The first colour photo, of a Colour Ribbon, taken by Thomas Sutton in 1861.

This discovery presented a number of challenges to the engineers of colour photography. First was the problem of simply taking the same picture three times. At the time, cameras required a much longer exposure time; in other words, photographers could wait many seconds, and even minutes, for a picture to be recorded on film. In that time, natural lighting could change, people could move, and these changes would ruin a good photo. From what I hear, this is why most people look so miserable in old photos; having to wait for so long for the picture to be taken, it was easier to maintain a neutral facial expression than a smiling one, which is often still a struggle today (only now we usually wait for the photographer, rather than for the camera).

One idea had been to have three different cameras mounted together, but this produced slightly different perspectives, which ruined finished products. Eventually, with the use of mirrors, some cameras were engineered to divide the light which passed through the aperture into three identical, equally bright jets of light, which were filtered through three different filters: one of red, one of green, and one blue. Thus, three pictures of an identical scene, encrypting quantities of three different wavelengths, could be taken with one camera.

But how did these three, separate, colourless pictures, get combined to create one picture with colour? It’s all based on the previously mentioned additive theory of colour (I’ll call it the Painter’s Theory), that any colour can be produced by mixing only three colours. This is how it went: three black and white pictures were taken, each tinted by one of three colour filters, and these black and white tinted photos were turned into transparents. Think of the negatives you used to bring to the store to have developed (in fact they were quite different, sometimes made of glass… we don’t need to get into it). These transparents were created using materials tinted the same colour which had previously tinted the photo, and these three transparents then sandwiched one atop another. Then, white light was shown through the assembly of superimposed transparents, and on the otherside, a colour photo.

Emir Khan, the original photo, along with the tinted black and white intermediate photos.  In fact, I lied to you; but only slightly.  The picture at the top of this post is doctored.  It has been ”restored” digitally.  This picture here shows a more accurate representation of what Prokudin-Gorskii would have seen when he developed it originally.

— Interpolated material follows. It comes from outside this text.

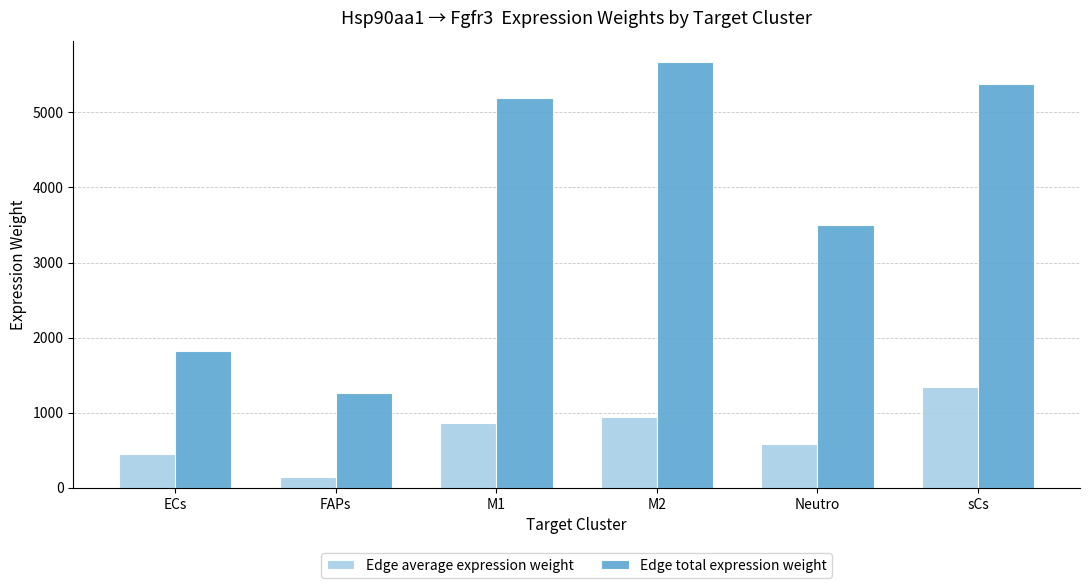

List the labels in order of Edge total expression weight value, largest first.

M2, sCs, M1, Neutro, ECs, FAPs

This additive theory of colour really is fascinating. It has been used for tens of thousands of years by painters in caves and castles. It provided us with colour photography, and more recently, the additive theory of colour is being used by every digital screen in the world. Pixels display all the colours we know by individually adding various amounts of red, green and blue to themselves.

In fact, there is just too much to tell about this subject. I initially wanted to tell you about the photographer who took the picture of the Khan, for he is responsible for an unbelievable collection of early colour photos. Then, I spoke to you about Cameras without even mentioning the Lumière Brothers, which is tantamount to blasphemy. Instead, we got to talk about some physics, biology, and dare I say, we may have even dabbled in some cognitive science. For now, this is where this story ends.